As ambivalências identificadas não significam que a agenda ESG seja irrelevante para mitigação de risco (andreswd/Getty Images)
Diretor-geral da Beon - Colunista Bússola
Publicado em 18 de julho de 2025 às 10h00.
Eventos extremos — de pandemias a viradas regulatórias — expõem fragilidades que não aparecem nos modelos de risco convencionais. O jargão financeiro chama esse perigo invisível de risco de cauda: a chance, pequena mas devastadora, de perdas que ficam bem além dos limites previstos pela volatilidade média. Na prática, ele surge quando a distribuição de retornos apresenta assimetria voltada para perdas (skewness negativa) e “caudas gordas” (kurtosis elevada), atributos que tornam inadequados os pressupostos de normalidade com que muitos gestores trabalham.
Desde que fatores ambientais, sociais e de governança (ESG) passaram a influenciar decisões de alocação, pesquisadores tentam descobrir se bons indicadores de sustentabilidade funcionam também como amortecedores dessa cauda. O debate ganhou lastro empírico depois que Zhang, De Spiegeleer e Schoutens identificaram que empresas com ratings ESG elevados, em especial as de porte médio e inseridas em setores sensíveis a reputação, exibiram menor kurtosis implícita — sinal de menor probabilidade de choques profundos — além da já conhecida redução de volatilidade.
Estudos posteriores reforçaram, mas também questionaram a tese. Em alguns casos, vemos que o custo de proteção via opções (option-implied cost of protection) cai de forma consistente para companhias de alto desempenho ESG; porém, esse benefício se dilui quando há descompasso entre os pilares ambiental, social e de governança. Outro estudo argumenta que a redução de risco sistêmico é real em tempos normais, mas praticamente desaparece nos grandes estresses de mercado. A crise da Covid-19 forneceu um teste de fogo: no período, diversos estudos verificaram que as ações “verdes” tiveram retornos mais altos e menor volatilidade em relação às suas contrapartes tradicionais.

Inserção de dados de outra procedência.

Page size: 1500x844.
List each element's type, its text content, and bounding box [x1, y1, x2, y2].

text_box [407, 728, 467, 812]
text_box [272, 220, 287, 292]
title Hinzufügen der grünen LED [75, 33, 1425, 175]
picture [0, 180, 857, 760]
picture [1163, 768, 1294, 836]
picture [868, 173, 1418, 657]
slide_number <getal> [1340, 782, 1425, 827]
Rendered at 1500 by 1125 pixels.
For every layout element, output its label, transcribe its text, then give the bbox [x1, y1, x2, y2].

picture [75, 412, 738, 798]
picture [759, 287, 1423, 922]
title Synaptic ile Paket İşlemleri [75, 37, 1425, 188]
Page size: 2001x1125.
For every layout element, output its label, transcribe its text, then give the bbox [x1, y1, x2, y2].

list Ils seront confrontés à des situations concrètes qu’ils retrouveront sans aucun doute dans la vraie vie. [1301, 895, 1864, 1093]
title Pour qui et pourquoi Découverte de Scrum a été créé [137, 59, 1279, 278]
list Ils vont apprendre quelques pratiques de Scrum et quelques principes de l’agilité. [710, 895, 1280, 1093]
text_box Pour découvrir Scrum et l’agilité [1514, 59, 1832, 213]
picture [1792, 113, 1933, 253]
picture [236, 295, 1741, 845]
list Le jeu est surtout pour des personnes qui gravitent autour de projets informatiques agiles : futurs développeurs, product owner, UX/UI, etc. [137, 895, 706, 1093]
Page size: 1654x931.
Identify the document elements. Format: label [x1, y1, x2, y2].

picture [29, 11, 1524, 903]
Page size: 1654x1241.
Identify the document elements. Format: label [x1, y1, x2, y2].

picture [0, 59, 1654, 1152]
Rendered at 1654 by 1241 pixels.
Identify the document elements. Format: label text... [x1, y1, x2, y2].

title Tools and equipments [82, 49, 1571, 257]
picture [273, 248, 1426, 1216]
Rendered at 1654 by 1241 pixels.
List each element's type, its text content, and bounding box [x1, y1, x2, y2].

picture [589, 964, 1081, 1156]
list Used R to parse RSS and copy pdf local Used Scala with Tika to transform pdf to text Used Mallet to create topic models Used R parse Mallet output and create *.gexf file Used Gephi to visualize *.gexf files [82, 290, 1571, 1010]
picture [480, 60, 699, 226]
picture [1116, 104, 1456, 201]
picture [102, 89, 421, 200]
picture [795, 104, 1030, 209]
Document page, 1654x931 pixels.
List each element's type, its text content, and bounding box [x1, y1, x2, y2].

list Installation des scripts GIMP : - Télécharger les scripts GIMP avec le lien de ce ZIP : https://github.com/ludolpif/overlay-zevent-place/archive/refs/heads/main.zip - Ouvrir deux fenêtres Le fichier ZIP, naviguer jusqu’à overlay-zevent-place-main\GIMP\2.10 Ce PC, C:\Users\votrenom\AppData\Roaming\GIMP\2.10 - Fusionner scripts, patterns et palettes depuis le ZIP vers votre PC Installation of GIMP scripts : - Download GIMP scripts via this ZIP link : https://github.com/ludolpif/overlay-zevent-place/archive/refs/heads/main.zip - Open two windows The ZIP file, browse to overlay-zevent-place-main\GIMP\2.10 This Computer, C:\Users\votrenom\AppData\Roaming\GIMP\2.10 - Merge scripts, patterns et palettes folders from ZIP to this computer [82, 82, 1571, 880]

As ambivalências identificadas não significam que a agenda ESG seja irrelevante para mitigação de risco. Um trabalho da Universidade de Oxford registrou que estratégias bem-sucedidas em temas ambientais derrubam métricas de Valor em Risco (VaR) e momento parcial inferior nas empresas, por conta da redução em incidentes operacionais. O recado que emerge do conjunto desses artigos é claro: a relação entre ESG e proteção de cauda existe, mas não é linear nem automática. Ela depende do setor, do porte, das condições macro e, sobretudo, da coerência interna dos programas de sustentabilidade. A agenda não pode ser reduzida a campanhas de marketing ou a uma pontuação genérica sob risco de que se elimine rapidamente o potencial de retorno.
Para investidores, reconhecer essa complexidade ajuda a calibrar expectativas: políticas ESG robustas barateiam o hedge e suavizam incidentes extremos na média, mas não substituem análises de liquidez, balanço ou cenário. Para as empresas, a mensagem é mais profunda e estratégica. Uma agenda de sustentabilidade gera valor quando se entrelaça ao modelo de negócio e impregna cultura, ética e processos, permitindo execução com excelência e capacidade de adaptação às mudanças repentinas que justamente alimentam o risco de cauda. Equilibrar performance de curto prazo com visão de longo prazo é questão de sobrevivência em mercados cada vez mais expostos a choques climáticos, sociais e tecnológicos. Quem trata ESG como componente estrutural — e não ornamental — constrói um air-bag financeiro: ele não evita o acidente, mas diminui de forma mensurável a gravidade de seus impactos quando o inesperado, inevitavelmente, acontece.